## Exercise:
An exact reproduction of the records is required. Images must be left out.

Working data Start Marker

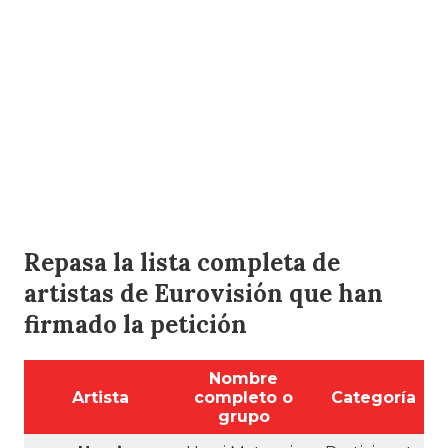
Repasa la lista completa de
artistas de Eurovisión que han
firmado la petición
Nombre
Artista
completo o
Categoría
grupo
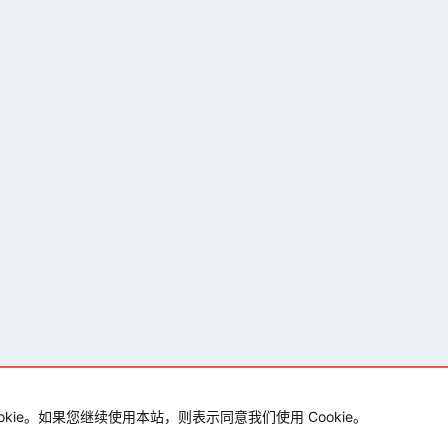
okie。如果您继续使用本站，则表示同意我们使用 Cookie。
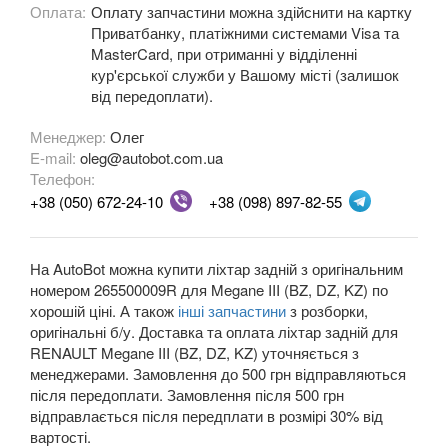
Megane III (BZ, DZ, KZ)
Оплата:
Оплату запчастини можна здійснити на картку
Приватбанку, платіжними системами Visa та
Megane IV
MasterCard, при отриманні у відділенні
кур'єрської служби у Вашому місті (залишок
Modus (JP0)
від передоплати).
Grand Modus (JP0)
Менеджер:
Олег
E-mail:
oleg@autobot.com.ua
Sandero II Stepway (B8)
Телефон:
+38 (050) 672-24-10
+38 (098) 897-82-55
Grand Scenic II (JM)
Scenic III (JZ0)
На AutoBot можна купити ліхтар задній з оригінальним
номером 265500009R для Megane III (BZ, DZ, KZ) по
Grand Scenic III (JZ0)
хорошій ціні. А також
інші запчастини
з розборки,
оригінальні б/у. Доставка та оплата ліхтар задній для
Scenic IV
RENAULT Megane III (BZ, DZ, KZ) уточняється з
менеджерами. Замовлення до 500 грн відправляються
Grand Scenic IV
після передоплати. Замовлення після 500 грн
відправлається після передплати в розмірі 30% від
Twingo II (CN0)
вартості.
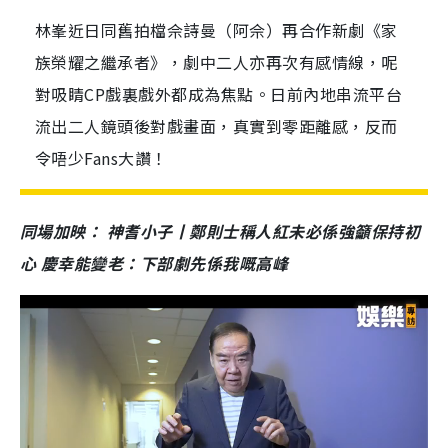
林峯近日同舊拍檔佘詩曼（阿佘）再合作新劇《家
族榮耀之繼承者》，劇中二人亦再次有感情線，呢
對吸睛CP戲裏戲外都成為焦點。日前內地串流平台
流出二人鏡頭後對戲畫面，真實到零距離感，反而
令唔少Fans大讚！
同場加映： 神耆小子丨鄭則士稱人紅未必係強籲保持初
心 慶幸能變老：下部劇先係我嘅高峰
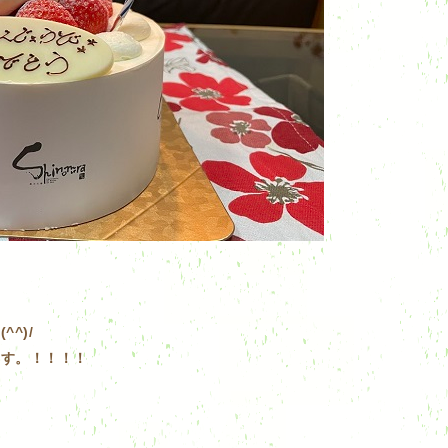
^)/
ます。！！！！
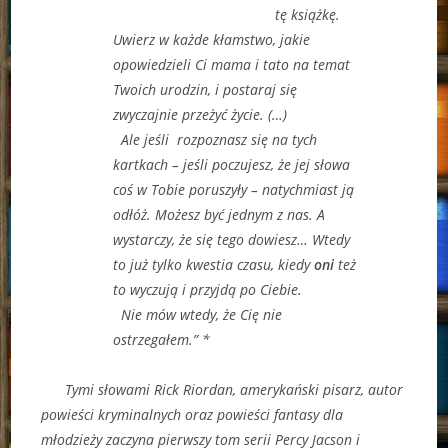
tę książkę.
Uwierz w każde kłamstwo, jakie
opowiedzieli Ci mama i tato na temat
Twoich urodzin, i postaraj się
zwyczajnie przeżyć życie. (…)
Ale jeśli rozpoznasz się na tych
kartkach – jeśli poczujesz, że jej słowa
coś w Tobie poruszyły – natychmiast ją
odłóż. Możesz być jednym z nas. A
wystarczy, że się tego dowiesz… Wtedy
to już tylko kwestia czasu, kiedy
oni
też
to wyczują i przyjdą po Ciebie.
Nie mów wtedy, że Cię nie
ostrzegałem.” *
Tymi słowami Rick Riordan, amerykański pisarz, autor
powieści kryminalnych oraz powieści fantasy dla
młodzieży zaczyna pierwszy tom serii Percy Jacson i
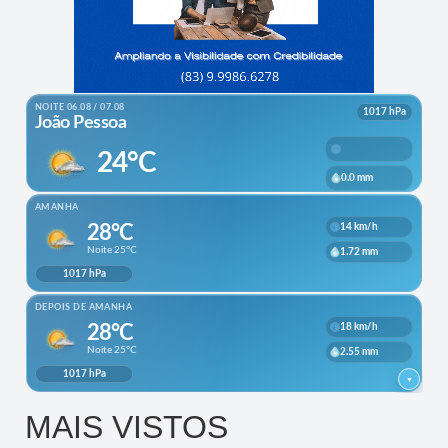
MAIS VISTOS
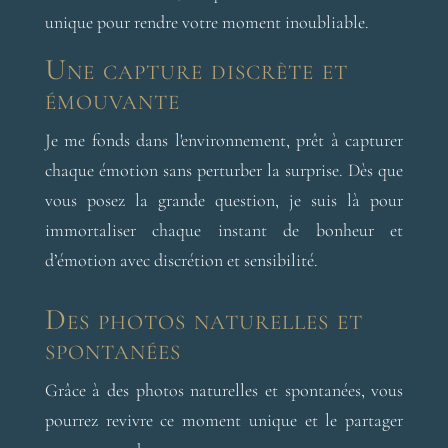
unique pour rendre votre moment inoubliable.
Une capture discrète et
émouvante
Je me fonds dans l'environnement, prêt à capturer
chaque émotion sans perturber la surprise. Dès que
vous posez la grande question, je suis là pour
immortaliser chaque instant de bonheur et
d’émotion avec discrétion et sensibilité.
Des photos naturelles et
spontanées
Grâce à des photos naturelles et spontanées, vous
pourrez revivre ce moment unique et le partager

Working data End Marker

## Response:
Repasa la lista completa de
artistas de Eurovisión que han
firmado la petición
Nombre
Artista
completo o
Categoría
grupo
okie。如果您继续使用本站，则表示同意我们使用 Cookie。
Megane III (BZ, DZ, KZ)
Оплата:
Оплату запчастини можна здійснити на картку
Приватбанку, платіжними системами Visa та
Megane IV
MasterCard, при отриманні у відділенні
кур'єрської служби у Вашому місті (залишок
Modus (JP0)
від передоплати).
Grand Modus (JP0)
Менеджер:
Олег
E-mail:
oleg@autobot.com.ua
Sandero II Stepway (B8)
Телефон:
+38 (050) 672-24-10
+38 (098) 897-82-55
Grand Scenic II (JM)
Scenic III (JZ0)
На AutoBot можна купити ліхтар задній з оригінальним
номером 265500009R для Megane III (BZ, DZ, KZ) по
Grand Scenic III (JZ0)
хорошій ціні. А також
інші запчастини
з розборки,
оригінальні б/у. Доставка та оплата ліхтар задній для
Scenic IV
RENAULT Megane III (BZ, DZ, KZ) уточняється з
менеджерами. Замовлення до 500 грн відправляються
Grand Scenic IV
після передоплати. Замовлення після 500 грн
відправлається після передплати в розмірі 30% від
Twingo II (CN0)
вартості.
林峯近日同舊拍檔佘詩曼（阿佘）再合作新劇《家
族榮耀之繼承者》，劇中二人亦再次有感情線，呢
對吸睛CP戲裏戲外都成為焦點。日前內地串流平台
流出二人鏡頭後對戲畫面，真實到零距離感，反而
令唔少Fans大讚！
同場加映： 神耆小子丨鄭則士稱人紅未必係強籲保持初
心 慶幸能變老：下部劇先係我嘅高峰
^)/
ます。！！！！
tę książkę.
Uwierz w każde kłamstwo, jakie
opowiedzieli Ci mama i tato na temat
Twoich urodzin, i postaraj się
zwyczajnie przeżyć życie. (…)
Ale jeśli rozpoznasz się na tych
kartkach – jeśli poczujesz, że jej słowa
coś w Tobie poruszyły – natychmiast ją
odłóż. Możesz być jednym z nas. A
wystarczy, że się tego dowiesz… Wtedy
to już tylko kwestia czasu, kiedy
oni
też
to wyczują i przyjdą po Ciebie.
Nie mów wtedy, że Cię nie
ostrzegałem.” *
Tymi słowami Rick Riordan, amerykański pisarz, autor
powieści kryminalnych oraz powieści fantasy dla
młodzieży zaczyna pierwszy tom serii Percy Jacson i
MAIS VISTOS
unique pour rendre votre moment inoubliable.
Une capture discrète et
émouvante
Je me fonds dans l'environnement, prêt à capturer
chaque émotion sans perturber la surprise. Dès que
vous posez la grande question, je suis là pour
immortaliser chaque instant de bonheur et
d’émotion avec discrétion et sensibilité.
Des photos naturelles et
spontanées
Grâce à des photos naturelles et spontanées, vous
pourrez revivre ce moment unique et le partager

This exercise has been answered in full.